It’s that time of year again. The weather is getting colder, the leaves are changing colors, and there’s a frosty chill in the air.
Amid these positive changes in the season is the risk of millions of Americans developing seasonal affective disorder (SAD), which can directly impact their consumer behavior.
What Is Seasonal Affective Disorder?
Interestingly abbreviated SAD, seasonal affective disorder is a form of depression related to the seasons. This depressive disorder usually starts in autumn and winter, when days are shorter, and ends in spring or early summer.
SAD is already a recognized mental health problem under the Diagnostic Manual of Mental Disorders (DSM-5), and it’s called major depressive disorder with seasonal patterns. According to the American Psychiatric Association, it currently affects at least 5 percent of US adults, and the symptoms can last for as long as 40 percent of the year. Women are also more likely than men to experience this form of depression.
What Causes SAD?
In reality, no one knows why this happens. Many scientists believe SAD is caused by changes in serotonin, a chemical messenger found naturally in the brain. The brain has many neurotransmitters (e.g., norepinephrine and dopamine) that perform various tasks throughout your body. One of these roles is to help promote feelings of well-being and happiness.
Inside the brain, these neurotransmitters attach themselves to specific receptors. Serotonin attaches itself to 5HT1A and 5HT2A/C, which are located inside the brain, as well as on blood cells.
Symptoms of SAD worsen during the winter months because the lack of sunlight decreases levels of serotonin in two ways:
- Decreasing its production in nerve cells
- Increasing its reuptake
Because there is less serotonin available, it cannot work properly. Low levels of serotonin can cause the most common symptoms present in people with SAD:
- Sleep difficulties
- Carbohydrate cravings (which can lead to weight gain)

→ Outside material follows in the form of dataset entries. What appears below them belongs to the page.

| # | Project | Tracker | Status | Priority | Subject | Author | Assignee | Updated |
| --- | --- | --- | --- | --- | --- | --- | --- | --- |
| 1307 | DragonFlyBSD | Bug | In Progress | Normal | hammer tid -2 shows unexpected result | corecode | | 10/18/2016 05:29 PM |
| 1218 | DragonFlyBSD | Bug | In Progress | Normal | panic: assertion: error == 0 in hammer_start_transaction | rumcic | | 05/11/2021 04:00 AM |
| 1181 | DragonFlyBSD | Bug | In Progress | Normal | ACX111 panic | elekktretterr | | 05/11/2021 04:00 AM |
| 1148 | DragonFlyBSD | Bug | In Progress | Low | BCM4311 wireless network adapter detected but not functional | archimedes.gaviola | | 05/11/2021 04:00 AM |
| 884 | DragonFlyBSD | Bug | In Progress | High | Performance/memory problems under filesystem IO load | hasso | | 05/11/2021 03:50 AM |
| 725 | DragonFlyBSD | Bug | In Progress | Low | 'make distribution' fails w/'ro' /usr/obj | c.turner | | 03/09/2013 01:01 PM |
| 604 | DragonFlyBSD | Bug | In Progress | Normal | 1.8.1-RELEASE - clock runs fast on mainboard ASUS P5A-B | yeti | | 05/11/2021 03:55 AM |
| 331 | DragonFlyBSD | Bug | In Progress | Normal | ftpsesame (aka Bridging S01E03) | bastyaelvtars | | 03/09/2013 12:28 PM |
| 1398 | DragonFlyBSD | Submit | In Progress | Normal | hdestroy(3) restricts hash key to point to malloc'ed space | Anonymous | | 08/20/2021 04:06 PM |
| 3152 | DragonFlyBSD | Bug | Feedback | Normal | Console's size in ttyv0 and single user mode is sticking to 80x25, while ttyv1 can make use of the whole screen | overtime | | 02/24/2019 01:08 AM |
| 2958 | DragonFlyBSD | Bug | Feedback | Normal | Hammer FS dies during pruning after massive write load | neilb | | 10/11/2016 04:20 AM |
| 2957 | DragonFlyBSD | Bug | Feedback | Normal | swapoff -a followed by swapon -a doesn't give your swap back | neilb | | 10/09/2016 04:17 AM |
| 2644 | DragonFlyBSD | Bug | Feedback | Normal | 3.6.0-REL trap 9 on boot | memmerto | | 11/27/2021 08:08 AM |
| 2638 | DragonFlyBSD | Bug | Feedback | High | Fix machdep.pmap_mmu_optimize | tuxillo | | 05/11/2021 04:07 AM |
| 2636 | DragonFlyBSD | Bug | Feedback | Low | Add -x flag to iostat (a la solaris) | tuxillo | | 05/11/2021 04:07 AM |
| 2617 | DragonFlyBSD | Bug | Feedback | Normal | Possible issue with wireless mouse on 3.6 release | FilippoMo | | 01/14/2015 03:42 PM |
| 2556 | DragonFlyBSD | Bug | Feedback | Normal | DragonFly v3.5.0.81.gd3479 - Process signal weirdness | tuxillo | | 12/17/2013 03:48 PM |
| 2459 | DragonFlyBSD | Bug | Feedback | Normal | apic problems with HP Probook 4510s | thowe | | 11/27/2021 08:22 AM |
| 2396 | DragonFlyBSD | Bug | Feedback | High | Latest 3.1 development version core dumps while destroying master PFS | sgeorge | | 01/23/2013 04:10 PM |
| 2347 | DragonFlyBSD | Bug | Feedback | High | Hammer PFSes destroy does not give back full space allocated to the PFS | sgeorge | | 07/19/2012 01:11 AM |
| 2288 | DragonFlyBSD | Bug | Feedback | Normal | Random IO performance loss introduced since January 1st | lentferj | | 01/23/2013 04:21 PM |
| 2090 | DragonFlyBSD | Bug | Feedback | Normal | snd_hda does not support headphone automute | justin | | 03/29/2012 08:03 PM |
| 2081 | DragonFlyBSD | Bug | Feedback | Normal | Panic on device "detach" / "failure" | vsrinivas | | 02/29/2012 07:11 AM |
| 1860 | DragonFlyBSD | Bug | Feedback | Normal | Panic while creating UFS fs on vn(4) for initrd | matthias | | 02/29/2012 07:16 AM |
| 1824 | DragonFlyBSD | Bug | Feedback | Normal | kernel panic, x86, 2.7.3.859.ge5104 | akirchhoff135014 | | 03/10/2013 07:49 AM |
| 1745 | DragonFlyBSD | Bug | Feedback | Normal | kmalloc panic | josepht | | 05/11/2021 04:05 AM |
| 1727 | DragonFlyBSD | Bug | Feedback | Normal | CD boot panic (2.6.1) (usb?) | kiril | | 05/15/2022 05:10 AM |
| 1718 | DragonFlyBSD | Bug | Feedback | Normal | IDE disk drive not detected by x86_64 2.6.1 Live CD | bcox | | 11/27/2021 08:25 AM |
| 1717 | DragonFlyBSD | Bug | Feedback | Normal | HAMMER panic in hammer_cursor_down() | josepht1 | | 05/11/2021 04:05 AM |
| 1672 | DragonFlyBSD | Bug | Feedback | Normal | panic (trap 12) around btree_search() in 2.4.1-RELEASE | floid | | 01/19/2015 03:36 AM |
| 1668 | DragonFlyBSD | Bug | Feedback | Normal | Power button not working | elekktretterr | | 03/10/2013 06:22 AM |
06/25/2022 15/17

How SAD Can Impact Consumer Behavior
There are not many studies on the possible effects of SAD on consumer behavior, but you can use existing related literature on depression and shopping. People who are depressed exhibit the following behaviors:
- They hoard possessions, which sounds great for business at first glance. However, they struggle to find value or satisfaction from their purchases. In other words, buying might eventually backfire.
- Depressed people are both stingy and not generous. Even if they have high purchasing power, they might not buy a lot in the end.
- They avoid social contact. They might not spend much time at the shop, avoid peak hours or seasons like holidays, or cut their trip and shopping short.
- Depressed people might not engage in new things or experiences, which means they stick to a brand for the time being, especially when they can derive even a small amount of pleasure from the products or services.
How can then businesses help people with SAD? They can explore many ideas, one of which is lighting. Landscape lights, which businesses like restaurants can incorporate in their outdoor dining, can support American consumers with SAD.
Light therapy can mimic the feeling of being under the sun, and it can trick the body into producing more serotonin. It can also help correct sleeping patterns. During the colder months, the nights are longer. But the body’s internal clock, which is sensitive to light, might not immediately adjust to the changes in the environment.
By exposing themselves to light, consumers somehow “extend” their waking hours for a few minutes. This way, they can better stick with their sleeping schedule.
Businesses can then pair this mood lighting with music. Studies such as this 2017 research point out that music can help alleviate the symptoms of depression, at least in the short term. It could be because pleasant, positive ones can help invoke happy feelings or emotions. Soft music can also slow down the heart rate and blood pressure, which can decrease anxiety symptoms, which often accompany depression.
Lastly, music and light can go together with greenery like a garden. A long list of studies already cites how nature can benefit people with mental health problems like SAD. For one, they can promote redirected attention, which can encourage someone to avoid rumination.
Moreover, many experts believe that humans are biophilic in nature, which means it is innate to seek and commune with our natural surroundings. Being with plants, therefore, can uplift mood.
Businesses can also help people dealing with SAD. In fact, supporting them can boost conversion and brand loyalty. After all, it’s common to pick companies that make us feel good.